Your assignment: For each line in the data below that holds "бюджет", return a copy.
━━━ Data provided ━━━
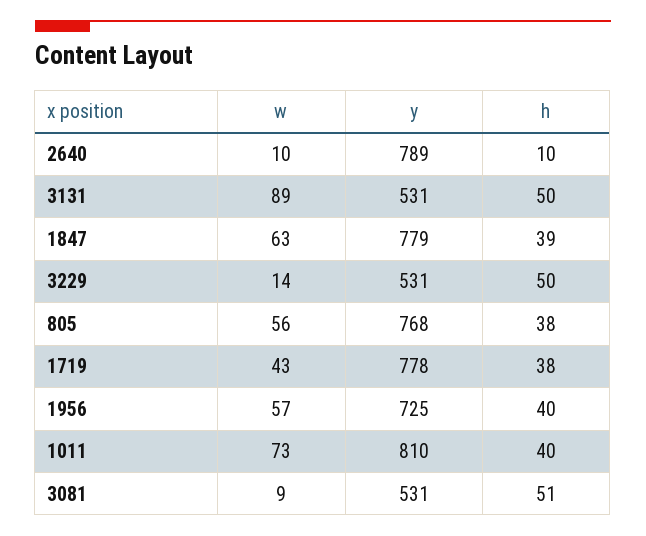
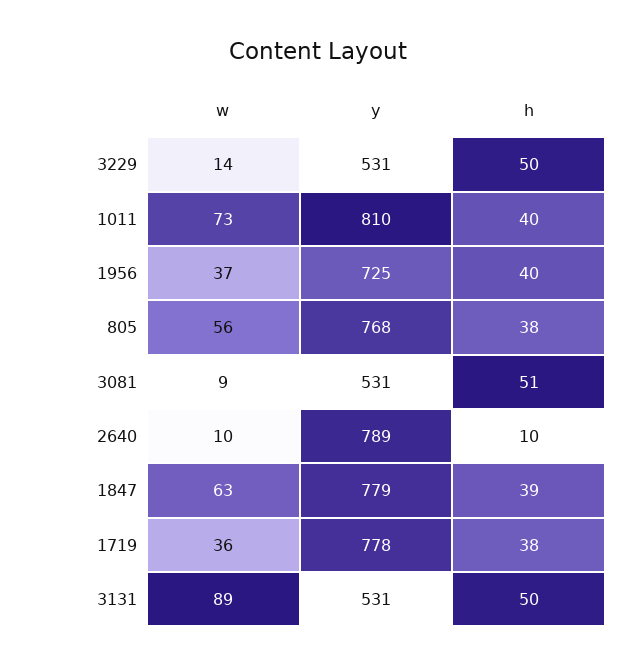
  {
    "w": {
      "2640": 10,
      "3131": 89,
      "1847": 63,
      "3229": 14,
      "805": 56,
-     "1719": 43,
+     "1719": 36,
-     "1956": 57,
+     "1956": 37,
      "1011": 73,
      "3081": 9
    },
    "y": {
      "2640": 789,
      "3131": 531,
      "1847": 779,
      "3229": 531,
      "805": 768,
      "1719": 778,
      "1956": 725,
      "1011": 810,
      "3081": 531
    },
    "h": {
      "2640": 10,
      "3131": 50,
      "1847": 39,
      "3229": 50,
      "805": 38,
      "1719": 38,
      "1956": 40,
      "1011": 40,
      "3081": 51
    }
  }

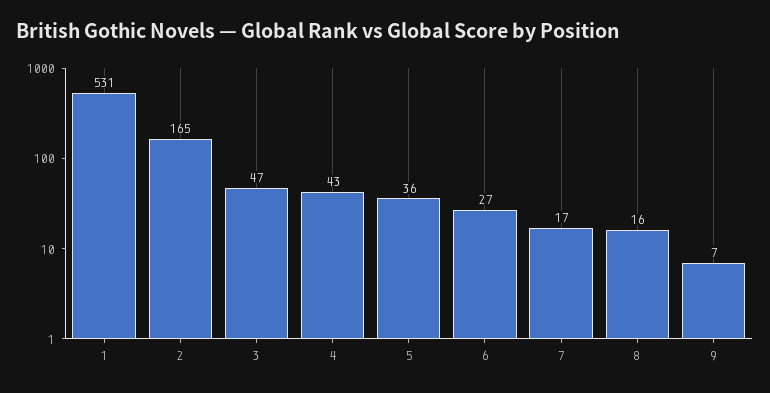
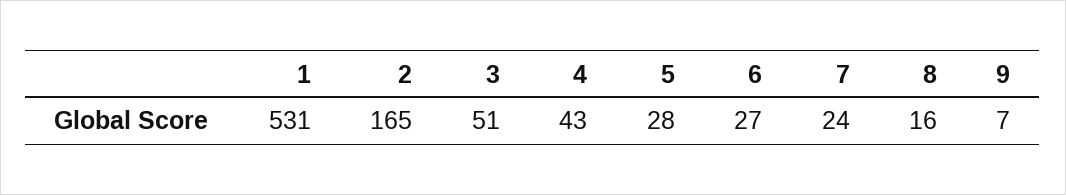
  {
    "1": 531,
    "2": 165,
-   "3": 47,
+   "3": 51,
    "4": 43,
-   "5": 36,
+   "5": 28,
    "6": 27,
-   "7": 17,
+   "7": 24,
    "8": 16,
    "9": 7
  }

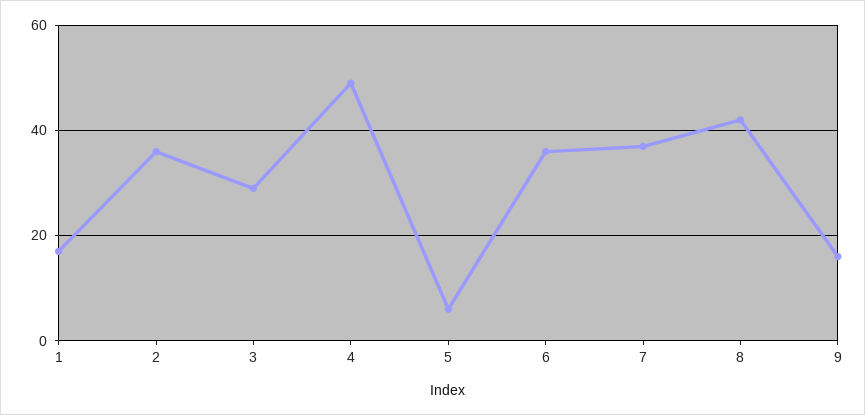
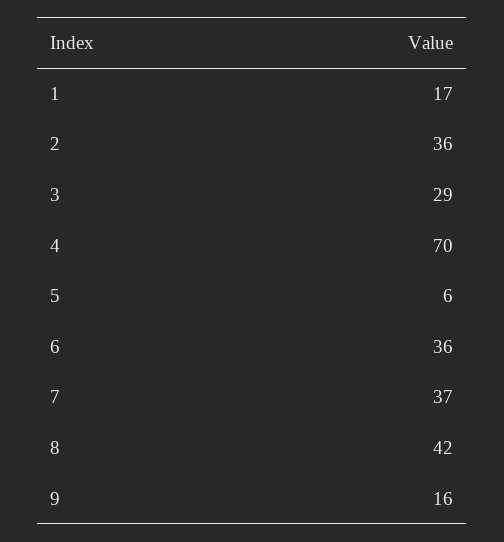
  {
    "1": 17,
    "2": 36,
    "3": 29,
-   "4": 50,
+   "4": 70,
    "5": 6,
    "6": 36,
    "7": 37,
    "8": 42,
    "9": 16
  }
━━━
━━━ Data provided ━━━
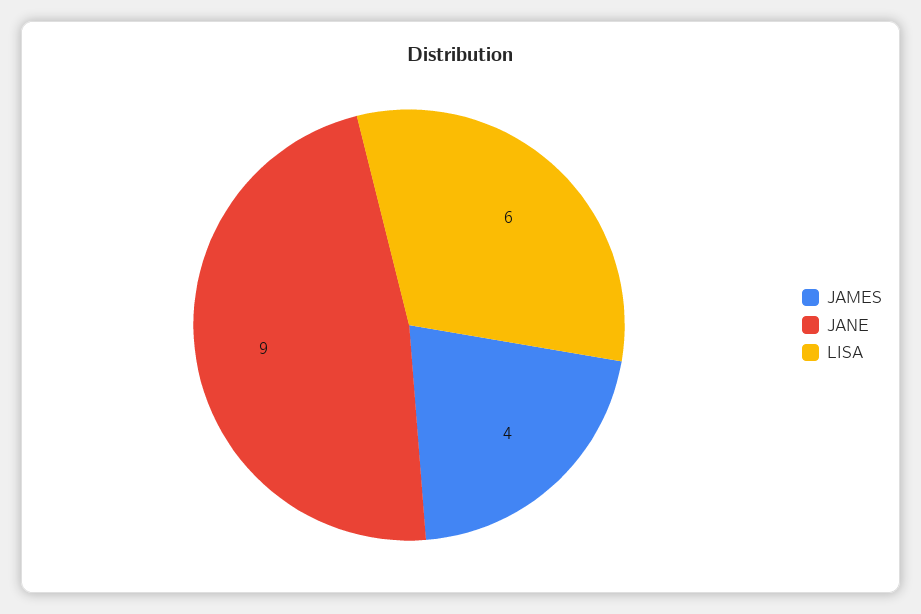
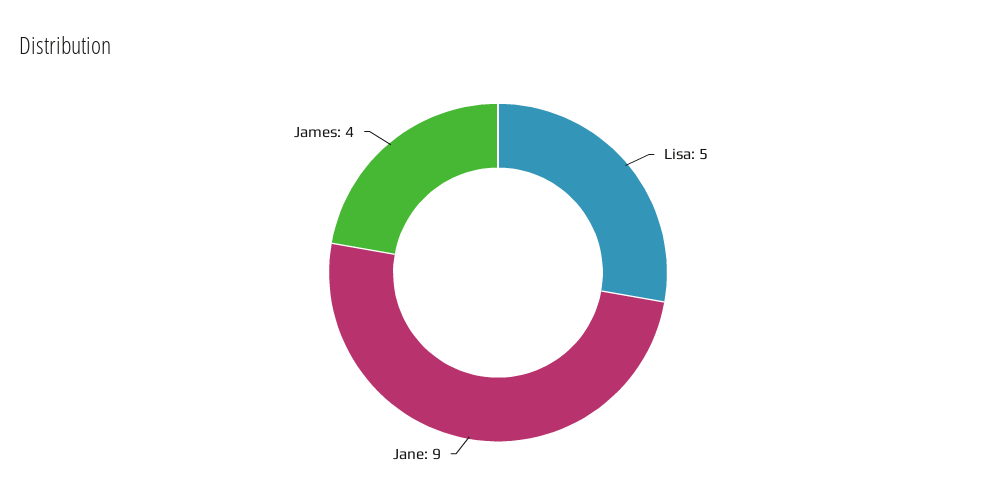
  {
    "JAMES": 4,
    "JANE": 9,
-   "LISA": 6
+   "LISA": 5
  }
━━━
━━━ Data provided ━━━
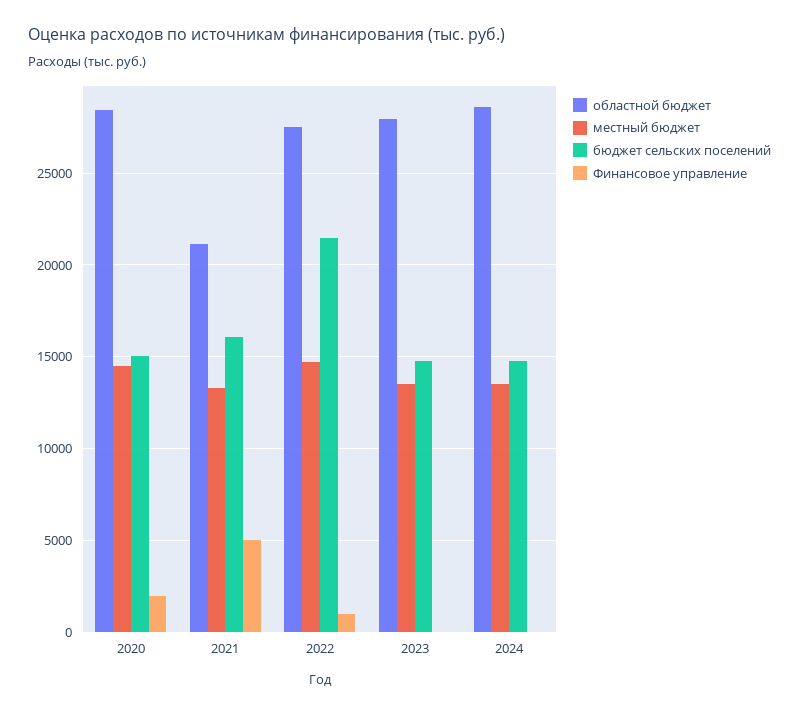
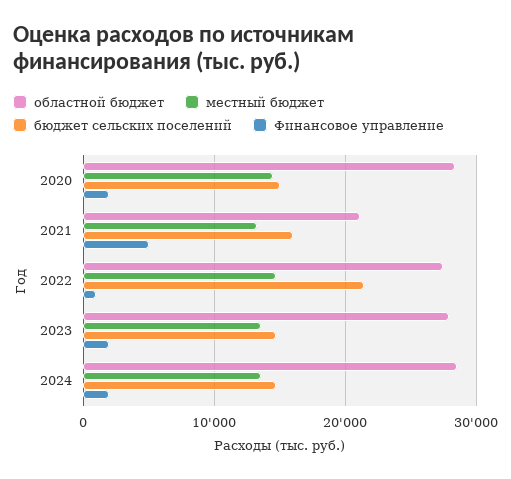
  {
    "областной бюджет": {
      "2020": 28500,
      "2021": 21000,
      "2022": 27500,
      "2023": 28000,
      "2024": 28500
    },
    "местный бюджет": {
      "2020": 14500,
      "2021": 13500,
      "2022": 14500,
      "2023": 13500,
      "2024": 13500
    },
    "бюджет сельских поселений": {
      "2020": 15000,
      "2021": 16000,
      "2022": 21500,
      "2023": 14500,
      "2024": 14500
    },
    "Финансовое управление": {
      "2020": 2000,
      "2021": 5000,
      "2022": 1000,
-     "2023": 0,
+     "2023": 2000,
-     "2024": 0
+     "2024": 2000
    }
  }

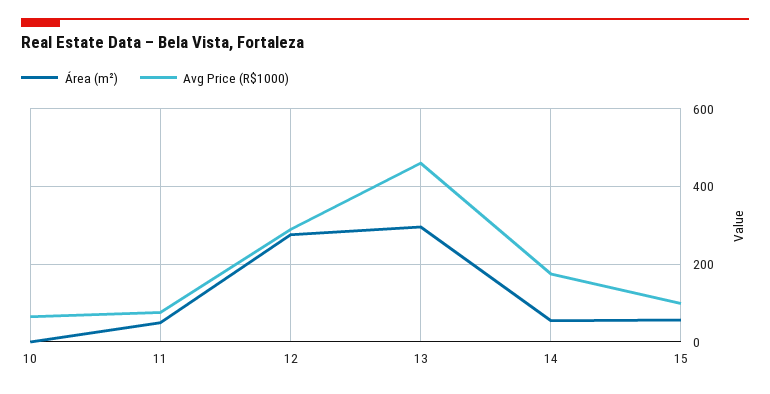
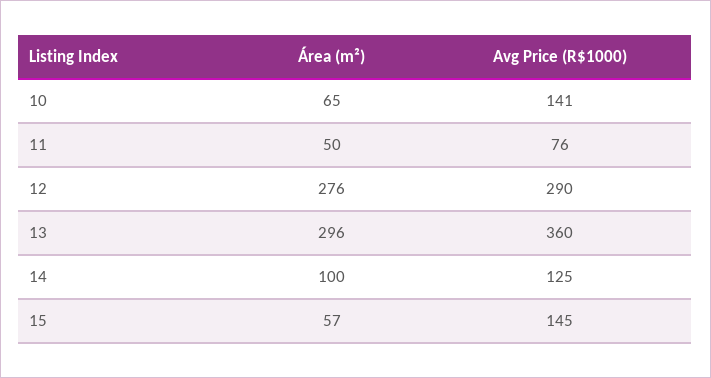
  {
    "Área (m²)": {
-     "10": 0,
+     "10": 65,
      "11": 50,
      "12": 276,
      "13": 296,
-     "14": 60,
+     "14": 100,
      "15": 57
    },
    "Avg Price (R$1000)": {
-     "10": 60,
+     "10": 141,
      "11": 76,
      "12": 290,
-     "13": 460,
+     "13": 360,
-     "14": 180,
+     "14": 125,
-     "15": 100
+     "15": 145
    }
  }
━━━
Task output:
    "областной бюджет": {
    "местный бюджет": {
    "бюджет сельских поселений": {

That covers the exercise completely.